A bill being circulated by Rep. Jim Steineke and Sen. Roger Roth would eliminate oversight of nonfederal wetlands by the Wisconsin Department of Natural Resources (DNR).
The Wisconsin Wetlands Association said the bill would put 20 percent of the state’s wetlands at risk for development while the bill’s authors believe many of those wetlands have negligible benefits to environmental quality to begin with.
The bill is being circulated for co-sponsorship and it would eliminate the need for DNR approval on all nonfederal wetlands, or wetlands that are not protected under the Clean Water Act. These spots of land, also known as isolated wetlands, are nonfederal because they don’t have a surface water connection to any navigable waterway.
Wisconsin is one of three states that require environmental review on nonfederal wetlands, the others are Indiana and Ohio. Wisconsin adopted the provision after a 2001 U.S. Supreme Court decision that determined the Clean Water Act did not extend protections to these isolated wetlands.
In a video promoting the bill, Steineke and Roth spoke to a developer who could not build on a lot due to the presence of an indistinguishable wetland. Steineke said the wetland was created by the impression of heavy trucks and machinery and does not serve a purpose environmentally.
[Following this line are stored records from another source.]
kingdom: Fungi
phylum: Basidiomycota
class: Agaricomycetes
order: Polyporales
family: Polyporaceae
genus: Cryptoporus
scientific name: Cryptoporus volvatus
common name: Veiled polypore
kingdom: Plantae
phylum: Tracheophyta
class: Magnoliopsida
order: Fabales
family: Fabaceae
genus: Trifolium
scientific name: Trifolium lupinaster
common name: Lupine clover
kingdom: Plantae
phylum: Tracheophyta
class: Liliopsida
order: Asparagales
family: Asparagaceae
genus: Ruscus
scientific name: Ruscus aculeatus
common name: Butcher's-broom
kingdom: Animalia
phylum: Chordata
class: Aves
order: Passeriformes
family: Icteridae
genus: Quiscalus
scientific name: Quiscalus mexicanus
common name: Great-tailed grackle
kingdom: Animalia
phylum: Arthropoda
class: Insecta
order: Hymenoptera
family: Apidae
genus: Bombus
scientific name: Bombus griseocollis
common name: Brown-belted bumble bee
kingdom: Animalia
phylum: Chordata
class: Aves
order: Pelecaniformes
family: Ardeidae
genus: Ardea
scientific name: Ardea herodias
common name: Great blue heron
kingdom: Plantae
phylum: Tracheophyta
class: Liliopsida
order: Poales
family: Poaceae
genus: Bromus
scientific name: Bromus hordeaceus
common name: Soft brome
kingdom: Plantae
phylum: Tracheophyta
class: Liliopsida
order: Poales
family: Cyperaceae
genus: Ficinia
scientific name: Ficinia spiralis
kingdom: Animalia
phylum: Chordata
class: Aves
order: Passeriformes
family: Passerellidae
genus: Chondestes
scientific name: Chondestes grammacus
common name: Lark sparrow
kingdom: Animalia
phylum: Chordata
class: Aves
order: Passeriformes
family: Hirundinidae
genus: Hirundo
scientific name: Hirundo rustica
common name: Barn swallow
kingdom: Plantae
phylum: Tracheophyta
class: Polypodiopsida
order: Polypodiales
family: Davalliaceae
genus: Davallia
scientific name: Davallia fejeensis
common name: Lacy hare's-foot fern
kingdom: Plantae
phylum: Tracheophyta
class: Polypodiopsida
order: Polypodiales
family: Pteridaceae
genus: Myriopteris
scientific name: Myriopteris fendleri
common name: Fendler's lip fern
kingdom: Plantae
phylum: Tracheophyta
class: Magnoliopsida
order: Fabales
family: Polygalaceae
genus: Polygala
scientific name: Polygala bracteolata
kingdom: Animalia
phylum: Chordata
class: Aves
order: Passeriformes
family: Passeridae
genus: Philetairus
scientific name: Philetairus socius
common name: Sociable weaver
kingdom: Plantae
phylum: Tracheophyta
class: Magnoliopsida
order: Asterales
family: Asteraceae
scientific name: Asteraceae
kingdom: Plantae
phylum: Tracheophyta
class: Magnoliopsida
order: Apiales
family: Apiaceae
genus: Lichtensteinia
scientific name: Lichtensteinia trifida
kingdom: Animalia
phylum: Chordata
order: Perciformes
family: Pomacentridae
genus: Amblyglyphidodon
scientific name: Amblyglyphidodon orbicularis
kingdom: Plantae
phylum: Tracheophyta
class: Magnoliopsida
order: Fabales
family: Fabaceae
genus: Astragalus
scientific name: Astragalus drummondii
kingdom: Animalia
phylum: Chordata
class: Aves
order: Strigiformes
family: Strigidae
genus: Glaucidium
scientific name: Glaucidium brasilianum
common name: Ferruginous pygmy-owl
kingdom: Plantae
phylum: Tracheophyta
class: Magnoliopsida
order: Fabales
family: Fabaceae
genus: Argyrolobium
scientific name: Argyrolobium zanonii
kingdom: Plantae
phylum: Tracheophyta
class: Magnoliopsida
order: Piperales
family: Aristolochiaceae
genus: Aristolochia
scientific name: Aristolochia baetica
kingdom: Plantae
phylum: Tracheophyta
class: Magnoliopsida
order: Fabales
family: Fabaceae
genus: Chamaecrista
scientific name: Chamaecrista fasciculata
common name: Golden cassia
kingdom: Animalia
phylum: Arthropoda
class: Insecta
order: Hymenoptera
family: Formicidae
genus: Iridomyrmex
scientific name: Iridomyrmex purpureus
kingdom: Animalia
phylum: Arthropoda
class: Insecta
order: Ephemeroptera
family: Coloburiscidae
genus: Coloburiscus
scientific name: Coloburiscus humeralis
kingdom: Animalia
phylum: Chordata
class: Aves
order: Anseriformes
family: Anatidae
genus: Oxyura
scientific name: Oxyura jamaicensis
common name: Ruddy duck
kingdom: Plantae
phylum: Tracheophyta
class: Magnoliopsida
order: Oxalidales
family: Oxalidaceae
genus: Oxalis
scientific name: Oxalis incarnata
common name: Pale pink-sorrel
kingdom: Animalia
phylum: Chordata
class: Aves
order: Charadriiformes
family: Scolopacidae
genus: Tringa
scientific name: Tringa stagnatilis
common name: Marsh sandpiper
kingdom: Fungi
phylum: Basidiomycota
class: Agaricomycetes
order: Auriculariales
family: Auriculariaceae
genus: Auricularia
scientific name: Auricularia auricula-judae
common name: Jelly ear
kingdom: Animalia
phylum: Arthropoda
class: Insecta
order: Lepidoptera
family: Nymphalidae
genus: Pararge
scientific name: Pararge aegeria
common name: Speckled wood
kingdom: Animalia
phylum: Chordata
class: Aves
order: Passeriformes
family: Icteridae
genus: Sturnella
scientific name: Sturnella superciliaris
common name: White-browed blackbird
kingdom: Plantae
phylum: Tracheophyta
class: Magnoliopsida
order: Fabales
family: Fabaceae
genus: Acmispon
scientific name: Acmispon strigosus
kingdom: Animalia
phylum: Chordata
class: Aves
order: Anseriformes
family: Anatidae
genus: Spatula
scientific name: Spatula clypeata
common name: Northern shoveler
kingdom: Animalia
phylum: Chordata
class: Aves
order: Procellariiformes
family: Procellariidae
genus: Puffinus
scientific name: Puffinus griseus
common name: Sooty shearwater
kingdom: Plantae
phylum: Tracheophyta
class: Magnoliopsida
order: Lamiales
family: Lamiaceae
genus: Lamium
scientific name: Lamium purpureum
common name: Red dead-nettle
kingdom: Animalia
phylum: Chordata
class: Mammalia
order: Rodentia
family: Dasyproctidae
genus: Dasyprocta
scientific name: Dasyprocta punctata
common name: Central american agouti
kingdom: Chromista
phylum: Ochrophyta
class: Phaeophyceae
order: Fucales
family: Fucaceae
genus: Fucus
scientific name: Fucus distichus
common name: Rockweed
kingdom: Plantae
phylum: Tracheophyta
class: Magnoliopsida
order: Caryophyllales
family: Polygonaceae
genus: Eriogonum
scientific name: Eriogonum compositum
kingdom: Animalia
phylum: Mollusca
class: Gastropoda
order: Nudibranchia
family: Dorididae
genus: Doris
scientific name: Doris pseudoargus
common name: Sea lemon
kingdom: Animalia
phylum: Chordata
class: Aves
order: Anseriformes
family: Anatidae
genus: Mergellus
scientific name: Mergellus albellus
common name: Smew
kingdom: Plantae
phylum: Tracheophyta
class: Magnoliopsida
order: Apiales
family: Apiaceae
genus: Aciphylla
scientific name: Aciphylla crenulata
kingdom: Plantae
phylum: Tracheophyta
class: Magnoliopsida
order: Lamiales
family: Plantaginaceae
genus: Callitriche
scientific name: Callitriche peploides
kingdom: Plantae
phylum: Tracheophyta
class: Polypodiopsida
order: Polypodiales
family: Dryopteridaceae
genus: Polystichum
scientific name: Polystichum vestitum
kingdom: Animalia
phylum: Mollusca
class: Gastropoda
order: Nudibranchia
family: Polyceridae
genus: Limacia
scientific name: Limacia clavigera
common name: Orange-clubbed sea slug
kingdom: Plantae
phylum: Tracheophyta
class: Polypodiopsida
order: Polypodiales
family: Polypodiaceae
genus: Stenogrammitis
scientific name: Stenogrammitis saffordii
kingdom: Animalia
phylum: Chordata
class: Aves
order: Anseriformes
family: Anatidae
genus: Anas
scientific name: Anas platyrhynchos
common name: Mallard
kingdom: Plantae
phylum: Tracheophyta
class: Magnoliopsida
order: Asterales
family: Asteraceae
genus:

“Any rational person would look at this and say there is no way that this is a wetland,” said Steineke in the video, pointing to an undeveloped lot.
While Stieneke hopes the bill will lift red tape on development of environmentally deficient wetlands, the wetlands association believes the broad regulatory repeal will have detrimental effects on flood mitigation, water quality and wildlife habitat.
“Though often described as ‘isolated’ wetlands, these wetlands connect hydrologically to surface and groundwater in many valuable ways,” said the Wisconsin Wetlands Association in a statement. “They are often individually small but regionally abundant and provide critical functions on the landscape. This includes protecting people and property from floods.”
In initial conversations about stormwater flooding problems in the Village of Ephraim, residents pointed to the historic filling of wetlands on the southern side of Hwy 42 as the primary reason for today’s drainage problems.
UW-Stevens Point Researcher Nancy Turyk believed development around the Fish Creek watershed, and subsequent runoff, as a likely cause for the creek’s declining quality of fish habitat in the watershed’s master plan.
“Wetlands manage the water that flows across our landscapes, reducing the size and flashiness of flood events by soaking up water, storing runoff and slowly releasing it into our creeks, rivers, and lakes,” said the wetlands association following the flooding in Houston and referencing the flooding in southeast Wisconsin this July.
The bill includes a requirement that a developer must develop 1.2 acres of artificial wetland somewhere else in the state for each acre of wetland that is filled. However, the bill also exempts artificial wetlands from the permitting process.
The state’s incentive package for Foxconn Technology Group included exemption from the DNR’s wetland permitting.